Traveling to England could get easier for pets
London ? All the scores of weeping American children who move here every year and have to lock up their beloved pets or leave them behind. …
All the great and glitzy of America too – Elizabeth Taylor anchoring a rented yacht in the Thames just for her dogs, David Hockney choosing to paint in California rather than in his homeland because of his dachshunds, a diplomat who had to think hard about accepting the ambassadorship at the Court of St. James’s, all because of this island nation’s stringent, century-old rabies quarantine.
Now all that could be a thing of the past, consigned to the kitty litter bin of history.
The British government, which raised hopes and spirits of peripatetic pet lovers this summer by letting it be known that it might roll back the quarantine requirement for the United States and Canada “subject to satisfactory conclusions” to its research, says it will announce its findings this month.
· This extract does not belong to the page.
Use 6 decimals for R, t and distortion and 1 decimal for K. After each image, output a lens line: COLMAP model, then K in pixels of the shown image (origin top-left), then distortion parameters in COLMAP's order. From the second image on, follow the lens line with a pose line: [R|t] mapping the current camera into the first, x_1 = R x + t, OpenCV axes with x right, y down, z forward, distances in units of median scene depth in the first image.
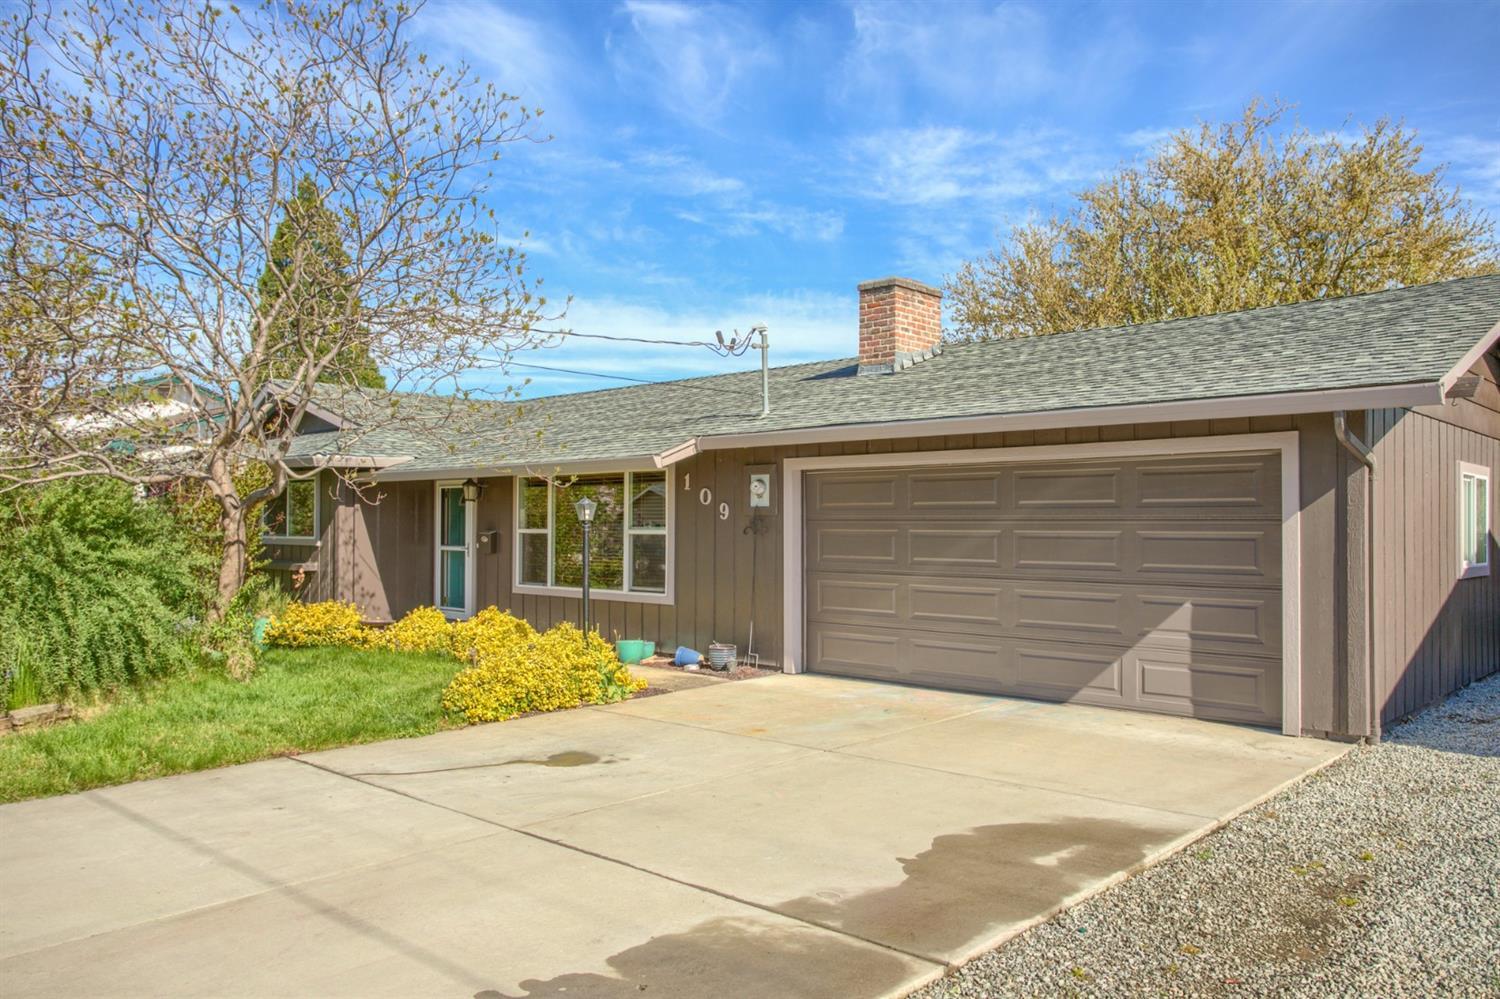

A paws-up ruling on a “pet passport” program could allow U.S. pets into Great Britain without the harrowing six-month “no-walkies” sentence of solitary confinement in small cages. That law has prohibited quarantined pets ” even guide dogs ” from so much as sniffing the soil of Britain and forced owners who want to cuddle to climb into the cages with their critters.
In a nation that loves its pets enough to allow them on public transit, thousands of foreign pets have been sentenced to time in government-approved kennels, and dozens have died there and thereafter ” not from rabies but from ailments, stress and just plain loneliness. (Precise numbers are hard to come by, but in the three decades preceding the lifting of the quarantine for selected European countries, more than 200,000 dogs were caged.) To pet parents among the quarter-million Americans living in the United Kingdom, and to others who’d like to settle here with menage and menagerie, the new program would be not only welcome but a “what took you so long” cause for celebration. Take the word of a former ambassador.
“I talked about it by kidding on the square, kidding by being serious. I would say that I thought (the quarantine) was the biggest obstacle to improving Anglo-American relations,” says Raymond Seitz, appointed by the first President George Bush, and the first career diplomat to hold the ambassadorship in modern times. Seitz loves his dogs, mostly mutts; he devoted a chapter to them in his memoir, “Over Here,” and became a founding member of a British organization, Passport for Pets, that has lobbied to change the quarantine he characterizes ” in language not remotely diplomatic ” to be “ludicrous, awful and dreadful,” serving “no obvious purpose” in an age of vaccines and med-tech.